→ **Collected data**
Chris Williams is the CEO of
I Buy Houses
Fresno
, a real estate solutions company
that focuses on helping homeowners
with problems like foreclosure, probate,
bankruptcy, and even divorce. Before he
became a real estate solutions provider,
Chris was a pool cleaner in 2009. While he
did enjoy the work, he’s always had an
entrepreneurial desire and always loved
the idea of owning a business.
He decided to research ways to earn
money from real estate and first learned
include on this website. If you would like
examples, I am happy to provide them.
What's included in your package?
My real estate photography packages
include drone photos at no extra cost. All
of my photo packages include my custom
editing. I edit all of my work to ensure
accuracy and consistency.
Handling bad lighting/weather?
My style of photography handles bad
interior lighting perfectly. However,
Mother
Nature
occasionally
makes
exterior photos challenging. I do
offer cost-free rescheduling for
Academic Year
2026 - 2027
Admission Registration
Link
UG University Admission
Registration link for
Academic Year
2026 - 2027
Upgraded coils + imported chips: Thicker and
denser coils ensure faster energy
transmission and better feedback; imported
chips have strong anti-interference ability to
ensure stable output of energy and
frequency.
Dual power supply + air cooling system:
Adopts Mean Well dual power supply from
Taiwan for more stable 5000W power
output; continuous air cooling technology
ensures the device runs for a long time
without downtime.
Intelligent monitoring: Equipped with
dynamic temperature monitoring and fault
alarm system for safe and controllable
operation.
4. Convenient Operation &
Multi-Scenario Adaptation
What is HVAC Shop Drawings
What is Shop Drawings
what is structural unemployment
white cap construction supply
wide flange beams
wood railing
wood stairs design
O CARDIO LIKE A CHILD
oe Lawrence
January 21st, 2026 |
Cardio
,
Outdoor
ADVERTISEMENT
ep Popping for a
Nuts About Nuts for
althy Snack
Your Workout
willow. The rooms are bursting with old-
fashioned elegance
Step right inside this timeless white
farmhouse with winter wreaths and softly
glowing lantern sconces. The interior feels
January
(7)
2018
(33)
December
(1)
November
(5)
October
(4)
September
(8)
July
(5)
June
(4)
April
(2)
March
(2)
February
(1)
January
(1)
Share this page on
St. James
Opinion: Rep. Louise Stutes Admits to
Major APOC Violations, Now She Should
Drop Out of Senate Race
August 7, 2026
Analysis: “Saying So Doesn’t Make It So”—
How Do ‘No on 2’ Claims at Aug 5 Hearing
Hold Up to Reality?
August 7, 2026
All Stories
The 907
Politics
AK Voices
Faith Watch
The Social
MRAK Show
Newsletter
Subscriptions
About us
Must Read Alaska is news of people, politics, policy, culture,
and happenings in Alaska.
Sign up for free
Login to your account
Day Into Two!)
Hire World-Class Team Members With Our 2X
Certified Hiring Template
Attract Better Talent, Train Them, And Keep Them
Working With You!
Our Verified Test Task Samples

→ **Work task**
Line by line, please copy the records above exactly.

→ **Exercise solution**
Chris Williams is the CEO of
I Buy Houses
Fresno
, a real estate solutions company
that focuses on helping homeowners
with problems like foreclosure, probate,
bankruptcy, and even divorce. Before he
became a real estate solutions provider,
Chris was a pool cleaner in 2009. While he
did enjoy the work, he’s always had an
entrepreneurial desire and always loved
the idea of owning a business.
He decided to research ways to earn
money from real estate and first learned
include on this website. If you would like
examples, I am happy to provide them.
What's included in your package?
My real estate photography packages
include drone photos at no extra cost. All
of my photo packages include my custom
editing. I edit all of my work to ensure
accuracy and consistency.
Handling bad lighting/weather?
My style of photography handles bad
interior lighting perfectly. However,
Mother
Nature
occasionally
makes
exterior photos challenging. I do
offer cost-free rescheduling for
Academic Year
2026 - 2027
Admission Registration
Link
UG University Admission
Registration link for
Academic Year
2026 - 2027
Upgraded coils + imported chips: Thicker and
denser coils ensure faster energy
transmission and better feedback; imported
chips have strong anti-interference ability to
ensure stable output of energy and
frequency.
Dual power supply + air cooling system:
Adopts Mean Well dual power supply from
Taiwan for more stable 5000W power
output; continuous air cooling technology
ensures the device runs for a long time
without downtime.
Intelligent monitoring: Equipped with
dynamic temperature monitoring and fault
alarm system for safe and controllable
operation.
4. Convenient Operation &
Multi-Scenario Adaptation
What is HVAC Shop Drawings
What is Shop Drawings
what is structural unemployment
white cap construction supply
wide flange beams
wood railing
wood stairs design
O CARDIO LIKE A CHILD
oe Lawrence
January 21st, 2026 |
Cardio
,
Outdoor
ADVERTISEMENT
ep Popping for a
Nuts About Nuts for
althy Snack
Your Workout
willow. The rooms are bursting with old-
fashioned elegance
Step right inside this timeless white
farmhouse with winter wreaths and softly
glowing lantern sconces. The interior feels
January
(7)
2018
(33)
December
(1)
November
(5)
October
(4)
September
(8)
July
(5)
June
(4)
April
(2)
March
(2)
February
(1)
January
(1)
Share this page on
St. James
Opinion: Rep. Louise Stutes Admits to
Major APOC Violations, Now She Should
Drop Out of Senate Race
August 7, 2026
Analysis: “Saying So Doesn’t Make It So”—
How Do ‘No on 2’ Claims at Aug 5 Hearing
Hold Up to Reality?
August 7, 2026
All Stories
The 907
Politics
AK Voices
Faith Watch
The Social
MRAK Show
Newsletter
Subscriptions
About us
Must Read Alaska is news of people, politics, policy, culture,
and happenings in Alaska.
Sign up for free
Login to your account
Day Into Two!)
Hire World-Class Team Members With Our 2X
Certified Hiring Template
Attract Better Talent, Train Them, And Keep Them
Working With You!
Our Verified Test Task Samples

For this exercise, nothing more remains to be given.